# Is This Gurbani Kirtan



## Humble_Gursevak (Jul 28, 2006)

Please Watch.

http://www.youtube.com/watch?v=7lU8YyR3UYc&search=khalsa


----------



## BaljeetSingh (Jul 29, 2006)

No, it is not Gurbani Kirtan. Neither is it claimed to be one.

Here is the descritption from the site "this is a devtional sng by bitti describing a historic when some brave men of Guru Gobind Singh ji ran away and came back from battle. tey were cursed n humilated by the ladies of household for showinkhalsa, back in battle"

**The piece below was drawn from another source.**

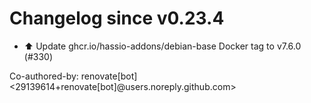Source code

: # Changelog since v0.23.4
- ⬆️ Update ghcr.io/hassio-addons/debian-base Docker tag to v7.6.0 (#330)

Co-authored-by: renovate[bot] <29139614+renovate[bot]@users.noreply.github.com>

This clearly states that it is a devotional "song" . ...some thing similar to Dhadhi Jathas ways of telling stories.


----------



## husanmaurkhalsa (Sep 14, 2006)

Humble_Gursevak said:
			
		

> Please Watch.
> 
> YouTube - pa lao chudiayaan


 
Waheguruji Ka Khalsa
Waheguruji Ki Fateh

This is absolutely not a keertan, not gurbani. 
This can sound so near to Sikhism because first of all this is history sung in the raag or taal same as those used in vaars by dhaadis or kavishers. 
Vaars singings was included into sikhism by sixth guru at akal takht. But this one particularly is what you can say modern mixed version.

Waheguruji Ka Khalsa
Waheguruji Ki Fateh


----------